Sí, ya lo sé: la mayoría de los catalanes han votado contra el separatismo y ellos son sus primeras víctimas. Pero dos millones permanecieron todavía fieles el pasado 21-D a un nacionalismo sectario y desquiciado, que intentó un golpe de Estado, pisoteó las leyes españolas y las catalanas y provocó un éxodo empresarial que hará muchísimo daño a Cataluña.

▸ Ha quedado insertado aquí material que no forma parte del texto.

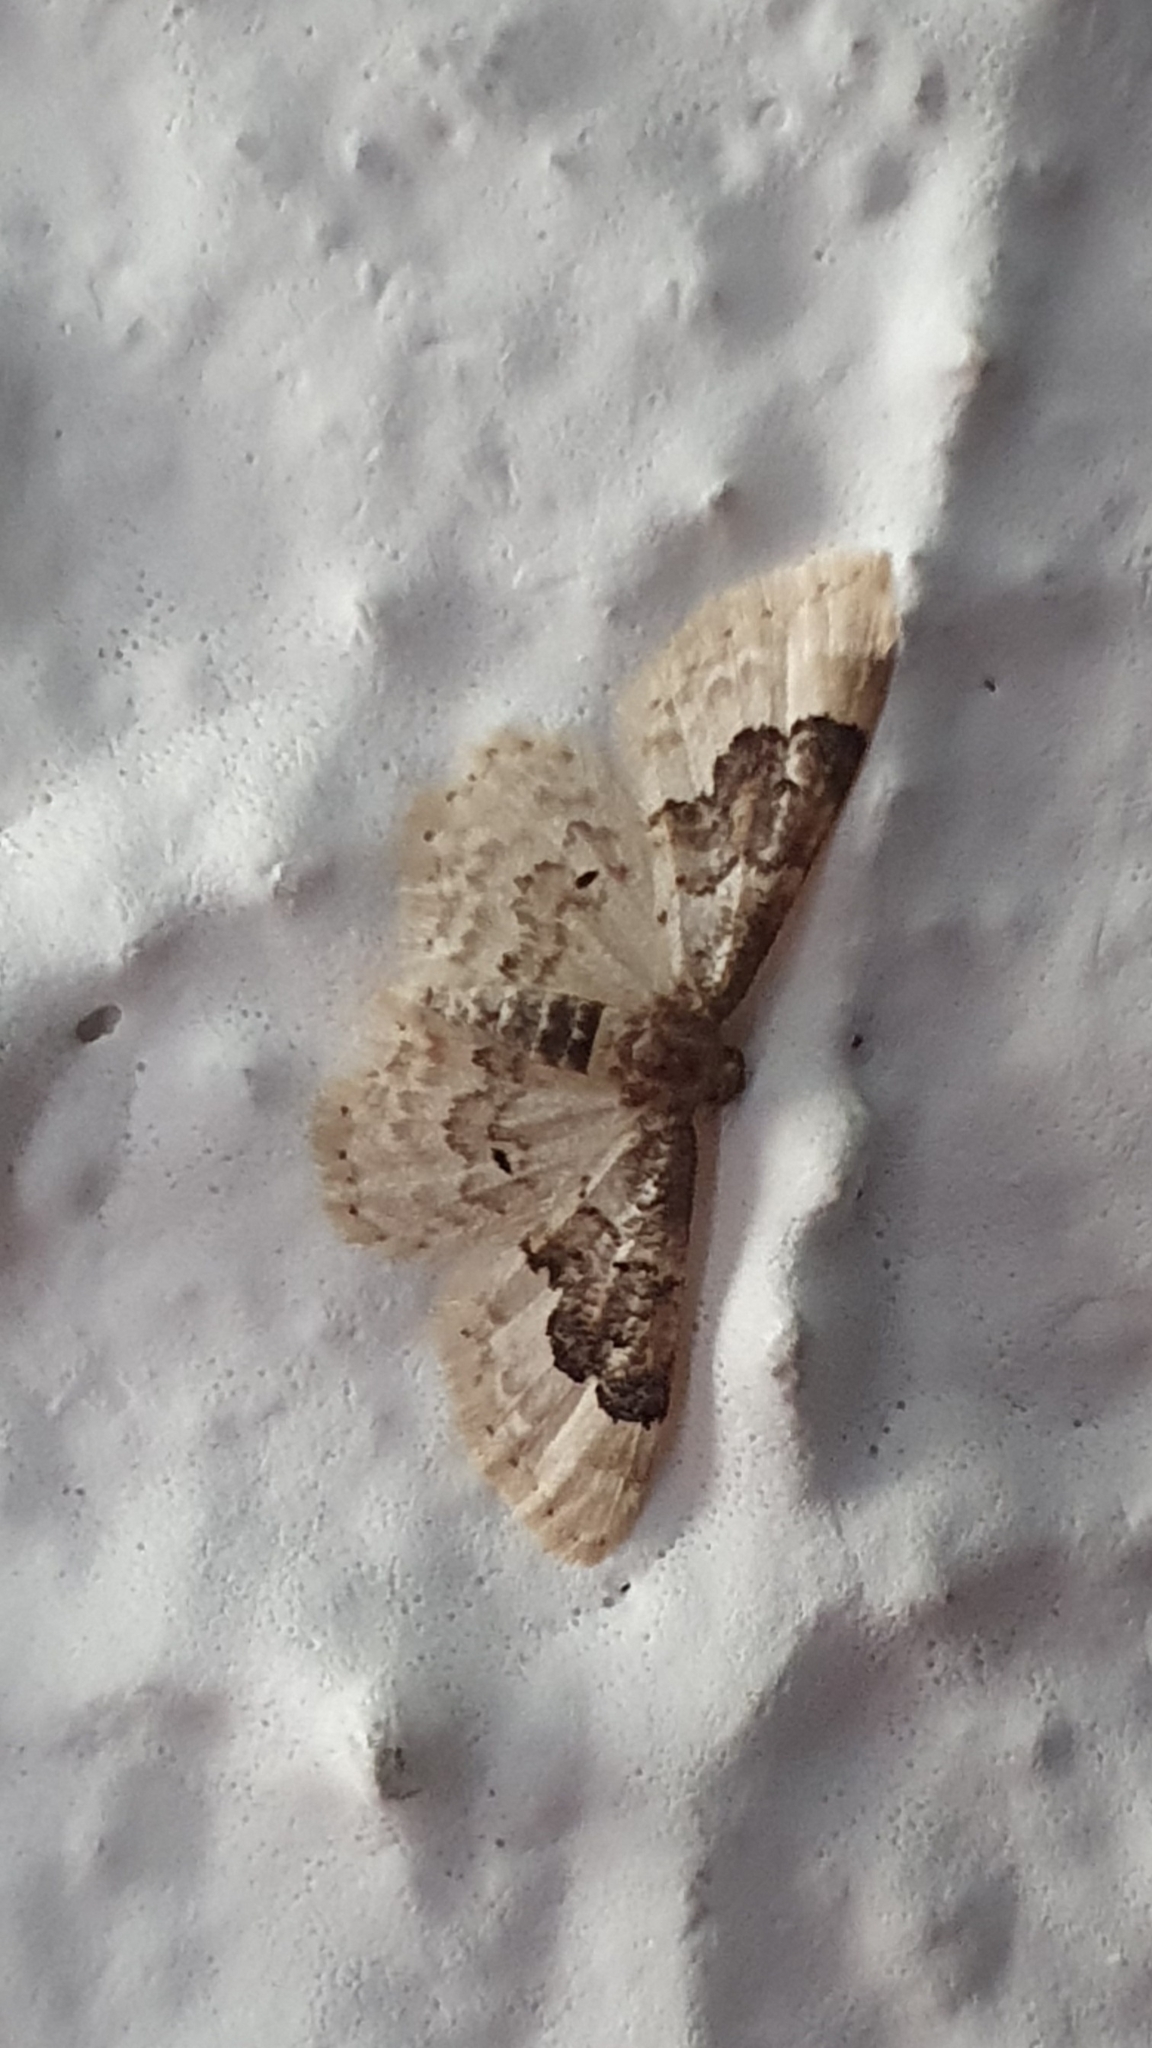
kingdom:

La opción xenófoba y antiespañola fue de hecho la que obtuvo más escaños, a pesar del esperpento de un presidente a la fuga, o de la palmaria cobardía de sus paladines, que se arrugaron en cuando llegó la ley (véase Forcadell). En Cataluña se ha puesto de moda hablar de sentimientos, se da prioridad a las emociones afectivas. Pues bien: si te dedicas a tiempo completo a zaherir a tus vecinos, a crear problemas artificiales, a ir de víctima cuando eres una región privilegiada, el resultado es que acabas volviéndote odioso ante aquellos que sistemáticamente desprecias.

He hablado con amigos y conocidos gallegos, madrileños, andaluces, vascos… personas de diversas edades y opciones políticas. Es un clamor: los españoles de a pie están hasta la zanfoña del procés, del holograma y el sainete de Puigdemont, de las trampas del Parlament, de los lacitos amarillos, del aquelarre insolidario, las cifras falseadas y la chulería displicente.

Y no se equivoquen: al provocar esa pérdida de simpatía, el nacionalismo hace un terrible daño a Cataluña, económico y moral. La que era la región más admirada es hoy la que provoca un cambio de canal instantáneo en cuanto llega el festival diario del disparate. Tal vez es tiempo de que los medios españoles bajen el volumen al insufrible procés y presten atención a otros asuntos, más relevantes y de interés bastante más general.